Where S is A XOR B and C is A AND B

Truth table:

A B Cin S Cout
0 0 0 0 0
0 0 1 1 0
0 1 0 1 0
0 1 1 0 1
1 0 0 1 0
1 0 1 0 1
1 1 0 0 1
1 1 1 1 1

This is a combination of 2 half adders and an OR gate.

### Flip Flops

These circuits are capable of storing information.

Truth Table:

A B P Q
0 0 1 1
0 1 1 0
1 0 0 1
1 1 0 1
1 1 1 0

As shown above for the final two values, the circuit can exist in either state depending on the previously stored values.

#### D-Type Flip Flop

D-type flip-flop
Logic circuit for a D-type flip-flop.

A D-Type flip-flop is a logic circuit that can store one bit of information, flipping between two states. The D, in D-type flip flop, stands for delay.

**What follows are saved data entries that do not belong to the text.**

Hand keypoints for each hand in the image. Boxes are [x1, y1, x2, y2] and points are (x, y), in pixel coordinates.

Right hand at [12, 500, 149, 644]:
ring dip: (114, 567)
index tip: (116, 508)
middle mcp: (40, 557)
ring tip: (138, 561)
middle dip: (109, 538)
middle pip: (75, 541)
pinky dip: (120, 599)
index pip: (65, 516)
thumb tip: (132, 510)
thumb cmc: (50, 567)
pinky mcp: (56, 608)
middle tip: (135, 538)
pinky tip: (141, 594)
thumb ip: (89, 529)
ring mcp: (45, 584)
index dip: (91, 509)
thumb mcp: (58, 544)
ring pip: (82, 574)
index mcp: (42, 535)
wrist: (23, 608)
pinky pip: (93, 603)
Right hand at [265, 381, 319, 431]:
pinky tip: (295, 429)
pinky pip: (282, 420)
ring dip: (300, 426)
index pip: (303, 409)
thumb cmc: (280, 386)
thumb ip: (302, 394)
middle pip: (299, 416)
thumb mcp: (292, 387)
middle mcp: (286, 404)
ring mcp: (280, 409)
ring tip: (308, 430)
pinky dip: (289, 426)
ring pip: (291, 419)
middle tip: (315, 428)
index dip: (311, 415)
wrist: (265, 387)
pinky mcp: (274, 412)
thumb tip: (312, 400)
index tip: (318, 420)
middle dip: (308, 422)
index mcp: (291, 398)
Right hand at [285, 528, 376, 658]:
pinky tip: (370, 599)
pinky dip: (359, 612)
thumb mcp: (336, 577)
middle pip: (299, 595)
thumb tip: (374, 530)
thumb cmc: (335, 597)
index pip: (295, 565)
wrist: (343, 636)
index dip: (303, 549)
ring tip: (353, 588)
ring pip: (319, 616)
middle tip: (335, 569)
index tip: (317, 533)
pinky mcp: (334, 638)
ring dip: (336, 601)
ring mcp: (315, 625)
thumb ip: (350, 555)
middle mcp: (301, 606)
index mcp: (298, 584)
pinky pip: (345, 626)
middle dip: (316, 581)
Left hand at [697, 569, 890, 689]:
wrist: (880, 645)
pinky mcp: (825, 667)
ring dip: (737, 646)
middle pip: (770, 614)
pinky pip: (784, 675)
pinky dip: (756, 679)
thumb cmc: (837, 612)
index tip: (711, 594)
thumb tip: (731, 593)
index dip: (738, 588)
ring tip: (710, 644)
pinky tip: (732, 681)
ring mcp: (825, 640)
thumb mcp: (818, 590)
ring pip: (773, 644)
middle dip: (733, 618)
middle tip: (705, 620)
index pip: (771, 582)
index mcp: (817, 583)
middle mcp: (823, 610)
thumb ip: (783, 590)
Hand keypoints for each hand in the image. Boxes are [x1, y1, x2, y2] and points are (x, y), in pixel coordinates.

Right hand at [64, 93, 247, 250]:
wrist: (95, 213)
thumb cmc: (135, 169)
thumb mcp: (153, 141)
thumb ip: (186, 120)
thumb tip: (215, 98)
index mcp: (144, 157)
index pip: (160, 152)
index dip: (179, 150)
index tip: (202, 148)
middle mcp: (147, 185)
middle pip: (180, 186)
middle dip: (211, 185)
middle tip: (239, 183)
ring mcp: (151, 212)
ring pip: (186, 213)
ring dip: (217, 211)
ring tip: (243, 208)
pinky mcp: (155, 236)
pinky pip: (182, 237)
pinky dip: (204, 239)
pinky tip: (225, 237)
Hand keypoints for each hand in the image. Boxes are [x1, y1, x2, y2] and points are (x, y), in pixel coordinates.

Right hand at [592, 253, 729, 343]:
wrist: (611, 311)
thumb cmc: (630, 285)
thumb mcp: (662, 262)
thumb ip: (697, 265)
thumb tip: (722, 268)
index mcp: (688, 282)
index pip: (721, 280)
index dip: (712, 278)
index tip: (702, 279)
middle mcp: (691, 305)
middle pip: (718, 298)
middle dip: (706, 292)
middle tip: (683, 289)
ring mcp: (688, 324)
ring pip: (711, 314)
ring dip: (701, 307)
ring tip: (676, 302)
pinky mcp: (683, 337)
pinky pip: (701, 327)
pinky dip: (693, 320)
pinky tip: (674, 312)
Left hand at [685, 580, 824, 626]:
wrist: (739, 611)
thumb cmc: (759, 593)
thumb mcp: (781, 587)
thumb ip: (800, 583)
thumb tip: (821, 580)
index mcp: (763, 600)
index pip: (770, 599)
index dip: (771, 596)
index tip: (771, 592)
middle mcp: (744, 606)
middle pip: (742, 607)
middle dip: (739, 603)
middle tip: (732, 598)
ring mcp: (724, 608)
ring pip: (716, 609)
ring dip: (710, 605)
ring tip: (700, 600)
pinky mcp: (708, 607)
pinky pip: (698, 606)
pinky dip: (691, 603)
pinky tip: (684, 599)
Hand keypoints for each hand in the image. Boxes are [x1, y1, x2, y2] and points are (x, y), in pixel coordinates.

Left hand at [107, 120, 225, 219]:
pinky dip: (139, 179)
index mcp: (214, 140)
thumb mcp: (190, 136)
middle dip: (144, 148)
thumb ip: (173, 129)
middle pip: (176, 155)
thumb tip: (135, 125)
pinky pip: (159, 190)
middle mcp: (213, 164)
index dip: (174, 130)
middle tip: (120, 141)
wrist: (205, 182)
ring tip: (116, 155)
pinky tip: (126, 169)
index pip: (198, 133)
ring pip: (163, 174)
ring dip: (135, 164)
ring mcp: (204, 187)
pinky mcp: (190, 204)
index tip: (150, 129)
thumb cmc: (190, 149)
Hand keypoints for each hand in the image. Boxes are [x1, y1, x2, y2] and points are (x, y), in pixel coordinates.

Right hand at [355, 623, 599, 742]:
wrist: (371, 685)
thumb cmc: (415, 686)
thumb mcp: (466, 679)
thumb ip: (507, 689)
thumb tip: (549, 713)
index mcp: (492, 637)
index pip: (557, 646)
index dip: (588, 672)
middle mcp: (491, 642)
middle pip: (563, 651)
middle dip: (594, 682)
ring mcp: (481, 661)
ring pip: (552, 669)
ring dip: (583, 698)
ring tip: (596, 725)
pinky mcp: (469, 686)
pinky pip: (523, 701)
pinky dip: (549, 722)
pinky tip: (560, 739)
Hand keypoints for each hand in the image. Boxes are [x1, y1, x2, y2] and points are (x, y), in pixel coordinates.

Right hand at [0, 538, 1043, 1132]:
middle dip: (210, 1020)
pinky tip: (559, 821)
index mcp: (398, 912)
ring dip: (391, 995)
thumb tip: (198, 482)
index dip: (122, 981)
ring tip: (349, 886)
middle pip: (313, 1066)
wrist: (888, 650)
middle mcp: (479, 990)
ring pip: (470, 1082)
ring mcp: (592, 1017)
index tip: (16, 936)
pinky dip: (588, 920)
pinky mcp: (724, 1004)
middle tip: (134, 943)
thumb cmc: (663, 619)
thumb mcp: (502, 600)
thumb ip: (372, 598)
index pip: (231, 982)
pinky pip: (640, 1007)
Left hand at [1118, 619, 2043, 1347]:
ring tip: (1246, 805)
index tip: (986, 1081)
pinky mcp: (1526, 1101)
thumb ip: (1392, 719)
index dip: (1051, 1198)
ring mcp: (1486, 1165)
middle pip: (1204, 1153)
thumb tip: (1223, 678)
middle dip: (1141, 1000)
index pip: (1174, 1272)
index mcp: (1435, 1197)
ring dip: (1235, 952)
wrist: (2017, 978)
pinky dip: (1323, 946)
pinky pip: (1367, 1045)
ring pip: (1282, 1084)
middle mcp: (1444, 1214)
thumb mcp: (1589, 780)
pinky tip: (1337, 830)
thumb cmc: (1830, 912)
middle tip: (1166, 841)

A change is triggered when the clock is at a positive (leading) edge, the state of the control input is stored for the clock cycle. An example can be seen below.

The D-type flip flop has two inputs, the control (${\displaystyle D}$) and the clock signal, along with two outputs, the stored data (${\displaystyle Q}$) and the inverse (${\displaystyle {\overline {Q}}}$).

You may be asked to complete the output signal for a diagram, like the above, given the control input and the clock.